Five. He’s our enabler. Not only does he save us from disaster. He empowers us for the future as well. He comes (verse 74):

… to enable us to serve him without fear in holiness and righteousness all our days.

And six. He’s our guide. Verse 78:

the rising sun will come to us from heaven to shine on those living in darkness and in the shadow of death, to guide our feet into the path of peace.

He doesn’t just empower us and set us on our way. He leads us. He walks with us.

Jesus is our redeemer, our saviour, our king, our rescuer, our enabler and our guide. God has come. That’s what the Holy Spirit showed Zechariah. No wonder he pours out praise.

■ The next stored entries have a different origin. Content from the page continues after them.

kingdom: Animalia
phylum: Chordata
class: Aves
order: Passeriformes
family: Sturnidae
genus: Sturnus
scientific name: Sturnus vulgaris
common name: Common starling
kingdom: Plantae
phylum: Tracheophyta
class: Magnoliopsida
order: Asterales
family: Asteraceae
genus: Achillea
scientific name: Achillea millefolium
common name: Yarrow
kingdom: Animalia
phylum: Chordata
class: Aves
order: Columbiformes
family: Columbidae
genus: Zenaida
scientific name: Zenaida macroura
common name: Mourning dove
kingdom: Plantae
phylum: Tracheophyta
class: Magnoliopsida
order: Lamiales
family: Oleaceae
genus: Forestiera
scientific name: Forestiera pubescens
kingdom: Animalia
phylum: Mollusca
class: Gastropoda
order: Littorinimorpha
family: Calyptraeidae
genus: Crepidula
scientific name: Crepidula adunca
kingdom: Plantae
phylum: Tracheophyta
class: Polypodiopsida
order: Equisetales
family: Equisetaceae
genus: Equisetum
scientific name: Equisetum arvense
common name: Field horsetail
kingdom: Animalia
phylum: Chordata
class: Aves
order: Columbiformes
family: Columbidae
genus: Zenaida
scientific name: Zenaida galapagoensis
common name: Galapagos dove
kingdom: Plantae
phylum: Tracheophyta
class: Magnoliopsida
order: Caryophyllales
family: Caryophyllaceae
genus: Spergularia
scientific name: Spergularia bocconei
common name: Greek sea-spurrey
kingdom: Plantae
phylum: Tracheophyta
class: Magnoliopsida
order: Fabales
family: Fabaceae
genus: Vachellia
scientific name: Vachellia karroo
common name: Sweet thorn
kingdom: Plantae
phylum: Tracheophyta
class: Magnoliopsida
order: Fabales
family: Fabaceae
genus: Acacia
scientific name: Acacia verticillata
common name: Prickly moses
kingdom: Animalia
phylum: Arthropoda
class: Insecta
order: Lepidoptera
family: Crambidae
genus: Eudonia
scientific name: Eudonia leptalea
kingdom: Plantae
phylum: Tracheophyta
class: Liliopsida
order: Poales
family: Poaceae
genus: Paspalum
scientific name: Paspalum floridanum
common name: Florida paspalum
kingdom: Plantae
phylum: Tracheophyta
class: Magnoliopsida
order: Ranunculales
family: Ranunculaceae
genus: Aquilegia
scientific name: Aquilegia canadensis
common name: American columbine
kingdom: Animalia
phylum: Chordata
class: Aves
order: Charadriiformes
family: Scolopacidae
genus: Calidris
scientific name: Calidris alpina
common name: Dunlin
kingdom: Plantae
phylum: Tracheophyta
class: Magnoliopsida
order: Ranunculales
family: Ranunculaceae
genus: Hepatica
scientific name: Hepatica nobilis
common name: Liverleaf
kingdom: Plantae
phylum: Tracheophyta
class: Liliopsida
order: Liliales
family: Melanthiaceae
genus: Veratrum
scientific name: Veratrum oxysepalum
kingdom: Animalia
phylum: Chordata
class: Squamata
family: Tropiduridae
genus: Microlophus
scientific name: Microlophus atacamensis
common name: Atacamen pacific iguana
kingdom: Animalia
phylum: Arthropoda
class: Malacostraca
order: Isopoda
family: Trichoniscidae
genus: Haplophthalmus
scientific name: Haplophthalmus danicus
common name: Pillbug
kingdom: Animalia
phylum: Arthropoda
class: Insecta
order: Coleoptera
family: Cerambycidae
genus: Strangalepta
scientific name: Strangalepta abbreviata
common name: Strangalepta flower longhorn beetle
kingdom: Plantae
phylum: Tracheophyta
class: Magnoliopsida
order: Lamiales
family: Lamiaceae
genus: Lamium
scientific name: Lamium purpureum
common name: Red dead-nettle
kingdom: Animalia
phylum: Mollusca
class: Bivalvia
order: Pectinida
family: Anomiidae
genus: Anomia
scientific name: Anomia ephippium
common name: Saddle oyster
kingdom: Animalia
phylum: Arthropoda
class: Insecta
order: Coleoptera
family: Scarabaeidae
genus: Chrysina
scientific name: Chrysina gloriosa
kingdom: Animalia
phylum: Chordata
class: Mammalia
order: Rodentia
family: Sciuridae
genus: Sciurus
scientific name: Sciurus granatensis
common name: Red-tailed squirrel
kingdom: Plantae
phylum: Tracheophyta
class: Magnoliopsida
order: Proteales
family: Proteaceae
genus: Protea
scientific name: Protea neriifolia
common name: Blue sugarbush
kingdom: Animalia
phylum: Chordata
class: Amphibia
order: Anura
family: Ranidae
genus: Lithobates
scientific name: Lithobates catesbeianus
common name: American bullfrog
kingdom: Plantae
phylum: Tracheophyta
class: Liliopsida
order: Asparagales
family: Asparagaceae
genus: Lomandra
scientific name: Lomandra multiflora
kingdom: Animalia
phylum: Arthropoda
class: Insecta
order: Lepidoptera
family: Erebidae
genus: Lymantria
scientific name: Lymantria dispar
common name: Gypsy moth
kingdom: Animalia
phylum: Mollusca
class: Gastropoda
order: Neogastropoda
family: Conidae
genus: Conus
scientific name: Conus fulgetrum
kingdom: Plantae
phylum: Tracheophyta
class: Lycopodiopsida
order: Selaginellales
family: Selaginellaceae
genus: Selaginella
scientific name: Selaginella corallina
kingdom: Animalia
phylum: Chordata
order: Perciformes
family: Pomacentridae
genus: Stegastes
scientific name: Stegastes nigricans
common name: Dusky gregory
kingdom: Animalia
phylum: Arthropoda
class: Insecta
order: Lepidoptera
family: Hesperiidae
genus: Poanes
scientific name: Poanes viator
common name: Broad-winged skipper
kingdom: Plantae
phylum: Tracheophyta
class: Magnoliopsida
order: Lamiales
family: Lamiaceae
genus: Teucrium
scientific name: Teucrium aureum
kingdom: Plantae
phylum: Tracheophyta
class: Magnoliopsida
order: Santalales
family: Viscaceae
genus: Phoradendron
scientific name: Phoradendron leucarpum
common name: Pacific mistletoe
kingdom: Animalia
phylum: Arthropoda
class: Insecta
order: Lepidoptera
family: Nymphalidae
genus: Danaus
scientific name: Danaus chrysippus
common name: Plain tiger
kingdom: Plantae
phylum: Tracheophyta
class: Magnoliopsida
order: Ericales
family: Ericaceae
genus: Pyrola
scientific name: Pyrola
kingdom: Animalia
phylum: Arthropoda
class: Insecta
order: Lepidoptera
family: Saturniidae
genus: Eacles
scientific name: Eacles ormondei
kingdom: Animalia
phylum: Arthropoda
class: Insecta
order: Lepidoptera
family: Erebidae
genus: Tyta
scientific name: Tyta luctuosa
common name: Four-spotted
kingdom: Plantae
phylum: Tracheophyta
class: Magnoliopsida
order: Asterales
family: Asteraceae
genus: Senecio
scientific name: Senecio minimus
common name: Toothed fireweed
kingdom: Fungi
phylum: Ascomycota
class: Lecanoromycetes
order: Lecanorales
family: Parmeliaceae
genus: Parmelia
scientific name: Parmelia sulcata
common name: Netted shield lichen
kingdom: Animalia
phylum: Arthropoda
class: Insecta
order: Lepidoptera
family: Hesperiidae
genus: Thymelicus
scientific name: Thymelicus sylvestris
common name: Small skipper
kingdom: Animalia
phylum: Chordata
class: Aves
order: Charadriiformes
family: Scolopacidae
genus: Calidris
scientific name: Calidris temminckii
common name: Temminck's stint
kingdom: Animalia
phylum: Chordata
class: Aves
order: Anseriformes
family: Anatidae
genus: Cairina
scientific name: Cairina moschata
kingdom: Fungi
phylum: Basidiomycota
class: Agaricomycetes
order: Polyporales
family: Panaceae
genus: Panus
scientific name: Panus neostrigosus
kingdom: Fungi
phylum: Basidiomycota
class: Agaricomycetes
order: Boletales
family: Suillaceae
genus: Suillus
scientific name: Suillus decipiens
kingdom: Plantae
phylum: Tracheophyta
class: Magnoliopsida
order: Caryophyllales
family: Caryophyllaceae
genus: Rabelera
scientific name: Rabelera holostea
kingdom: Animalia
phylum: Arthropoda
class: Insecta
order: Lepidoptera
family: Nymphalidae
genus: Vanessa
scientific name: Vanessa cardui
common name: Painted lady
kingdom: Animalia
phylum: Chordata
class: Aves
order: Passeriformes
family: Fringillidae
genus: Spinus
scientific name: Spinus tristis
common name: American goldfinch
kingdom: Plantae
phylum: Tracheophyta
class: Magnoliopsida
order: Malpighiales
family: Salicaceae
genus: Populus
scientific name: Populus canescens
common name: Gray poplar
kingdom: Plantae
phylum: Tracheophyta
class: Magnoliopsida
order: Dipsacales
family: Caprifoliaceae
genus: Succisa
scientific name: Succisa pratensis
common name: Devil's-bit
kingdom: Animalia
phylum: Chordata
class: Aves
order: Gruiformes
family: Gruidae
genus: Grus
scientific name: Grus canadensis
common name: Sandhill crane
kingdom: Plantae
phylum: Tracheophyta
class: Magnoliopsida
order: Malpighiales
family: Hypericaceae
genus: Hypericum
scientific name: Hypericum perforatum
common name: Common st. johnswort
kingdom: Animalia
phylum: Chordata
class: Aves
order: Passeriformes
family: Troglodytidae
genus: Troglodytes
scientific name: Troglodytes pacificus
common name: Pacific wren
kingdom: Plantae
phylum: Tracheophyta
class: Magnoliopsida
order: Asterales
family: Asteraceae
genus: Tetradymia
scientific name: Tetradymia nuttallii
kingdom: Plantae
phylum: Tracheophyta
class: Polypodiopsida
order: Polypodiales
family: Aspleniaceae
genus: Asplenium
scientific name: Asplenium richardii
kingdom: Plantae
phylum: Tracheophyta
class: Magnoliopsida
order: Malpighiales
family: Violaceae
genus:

And what’s the role of Zechariah’s little baby boy John to be? He is to be the prophet preparing the way with the message of forgiveness. Verses 76-77:

76And you, my child, will be called a prophet of the Most High; for you will go on before the Lord to prepare the way for him, 77to give his people the knowledge of salvation through the forgiveness of their sins…

Remarkably, the adult Jesus says of John the Baptist that he was the greatest of the prophets – but that (I quote):

“…the one who is least in the kingdom of God is greater than he.”

That’s Luke 7.28. That’s not to say that John wasn’t a subject of God’s Kingdom. But it is to say that the privilege of knowing Christ by faith that’s experienced by every disciple of Jesus is a greater privilege than being the greatest prophet. And that is our privilege if we’re believers.

So what should our response be to this torrent of praise from the lips of Zechariah? It must be that we, too, should focus on Jesus. It seems odd that that should need stressing at this time of year – but of course there are so many distractions that it’s all too easy for other things to take centre stage. Let’s make sure our minds and hearts are full of Jesus in the coming weeks, in the midst of all the present buying, card writing, social attending and sheer hard slog of recession Britain in the final throws of this first decade of the third millennium.

Praise God, his word comes true. And praise God, his word points to Jesus.

One last thought from the final verse of Luke 1:

And the child grew and became strong in spirit; and he lived in the desert until he appeared publicly to Israel.

John became “strong in spirit”. In what sense? Surely in the sense that he became clear about his calling and incapable of being knocked off course, however hard things became – and they became very hard. But he’d become strong in spirit, so he persevered to the end. Let’s pray that for one another. Even now pray that for those sitting around you – that they will become strong in spirit, and that nothing will knock them off course as they follow Jesus.